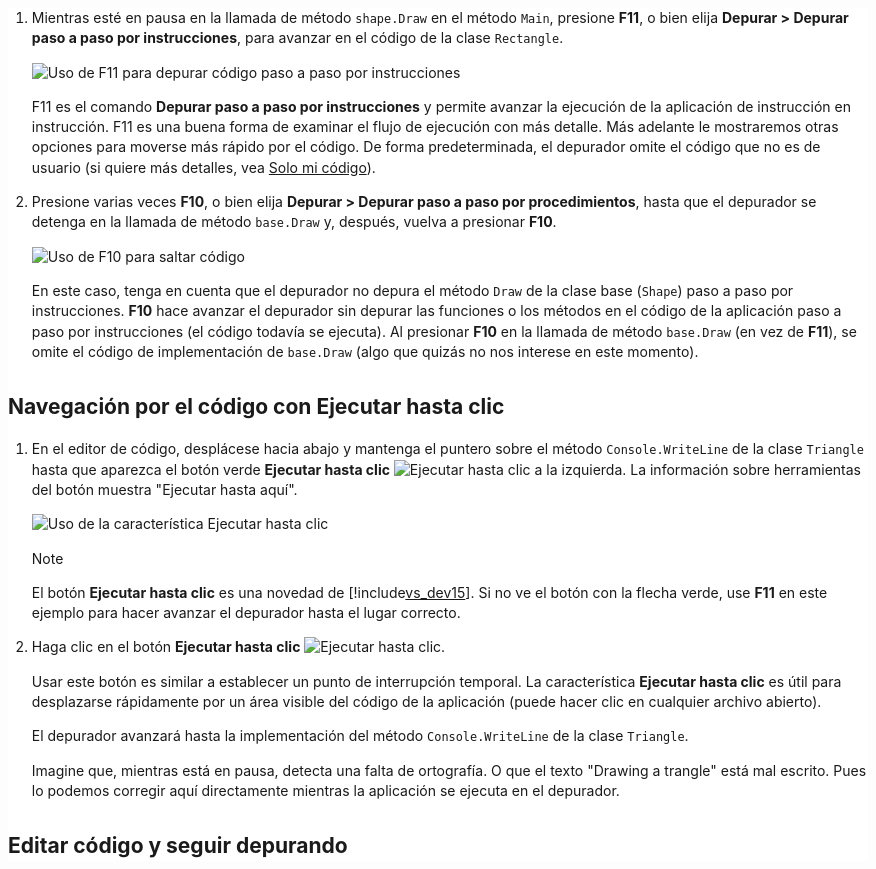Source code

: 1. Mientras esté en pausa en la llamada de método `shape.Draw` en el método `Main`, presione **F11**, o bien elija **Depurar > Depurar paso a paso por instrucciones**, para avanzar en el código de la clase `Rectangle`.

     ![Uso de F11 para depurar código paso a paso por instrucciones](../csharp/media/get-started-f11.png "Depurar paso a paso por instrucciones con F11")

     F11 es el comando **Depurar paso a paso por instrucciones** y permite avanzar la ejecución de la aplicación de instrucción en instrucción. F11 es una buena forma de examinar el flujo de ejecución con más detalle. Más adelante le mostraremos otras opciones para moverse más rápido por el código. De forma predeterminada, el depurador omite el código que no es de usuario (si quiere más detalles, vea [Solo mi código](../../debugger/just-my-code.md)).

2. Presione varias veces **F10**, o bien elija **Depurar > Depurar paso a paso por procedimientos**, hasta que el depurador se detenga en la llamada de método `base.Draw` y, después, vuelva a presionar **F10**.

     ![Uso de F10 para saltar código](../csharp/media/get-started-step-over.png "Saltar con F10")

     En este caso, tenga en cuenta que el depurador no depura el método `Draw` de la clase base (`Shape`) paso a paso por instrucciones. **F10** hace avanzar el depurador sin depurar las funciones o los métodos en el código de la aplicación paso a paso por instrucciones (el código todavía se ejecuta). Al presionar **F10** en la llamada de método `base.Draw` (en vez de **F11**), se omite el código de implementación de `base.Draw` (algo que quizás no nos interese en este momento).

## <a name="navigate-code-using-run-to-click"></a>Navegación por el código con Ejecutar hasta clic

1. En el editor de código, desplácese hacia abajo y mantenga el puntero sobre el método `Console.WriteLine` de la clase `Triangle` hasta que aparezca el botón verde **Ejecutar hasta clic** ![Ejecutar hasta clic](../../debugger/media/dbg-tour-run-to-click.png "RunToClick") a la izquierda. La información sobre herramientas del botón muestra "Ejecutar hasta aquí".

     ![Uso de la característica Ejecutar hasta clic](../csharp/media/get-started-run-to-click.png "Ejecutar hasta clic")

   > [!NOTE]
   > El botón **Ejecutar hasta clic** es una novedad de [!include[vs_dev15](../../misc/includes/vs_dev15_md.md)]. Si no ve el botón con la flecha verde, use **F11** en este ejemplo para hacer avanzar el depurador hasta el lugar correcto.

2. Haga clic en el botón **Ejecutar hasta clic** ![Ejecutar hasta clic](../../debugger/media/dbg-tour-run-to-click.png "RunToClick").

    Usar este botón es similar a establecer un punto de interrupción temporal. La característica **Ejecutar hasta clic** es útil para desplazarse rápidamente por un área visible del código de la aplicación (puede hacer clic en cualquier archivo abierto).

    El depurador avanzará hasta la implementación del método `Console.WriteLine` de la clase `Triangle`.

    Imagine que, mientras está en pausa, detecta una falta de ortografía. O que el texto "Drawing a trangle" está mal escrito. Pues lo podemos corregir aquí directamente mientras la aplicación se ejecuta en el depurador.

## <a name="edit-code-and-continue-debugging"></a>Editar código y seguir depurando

◆ ◆ ◆

» **TASK PROMPT**:
Restate word for word the entries above, starting at the line with "de F11 para" and ending at the line with "con Ejecutar hasta clic", inclusive, and no others.

» **WORKED SOLUTION**:
     ![Uso de F11 para depurar código paso a paso por instrucciones](../csharp/media/get-started-f11.png "Depurar paso a paso por instrucciones con F11")

     F11 es el comando **Depurar paso a paso por instrucciones** y permite avanzar la ejecución de la aplicación de instrucción en instrucción. F11 es una buena forma de examinar el flujo de ejecución con más detalle. Más adelante le mostraremos otras opciones para moverse más rápido por el código. De forma predeterminada, el depurador omite el código que no es de usuario (si quiere más detalles, vea [Solo mi código](../../debugger/just-my-code.md)).

2. Presione varias veces **F10**, o bien elija **Depurar > Depurar paso a paso por procedimientos**, hasta que el depurador se detenga en la llamada de método `base.Draw` y, después, vuelva a presionar **F10**.

     ![Uso de F10 para saltar código](../csharp/media/get-started-step-over.png "Saltar con F10")

     En este caso, tenga en cuenta que el depurador no depura el método `Draw` de la clase base (`Shape`) paso a paso por instrucciones. **F10** hace avanzar el depurador sin depurar las funciones o los métodos en el código de la aplicación paso a paso por instrucciones (el código todavía se ejecuta). Al presionar **F10** en la llamada de método `base.Draw` (en vez de **F11**), se omite el código de implementación de `base.Draw` (algo que quizás no nos interese en este momento).

## <a name="navigate-code-using-run-to-click"></a>Navegación por el código con Ejecutar hasta clic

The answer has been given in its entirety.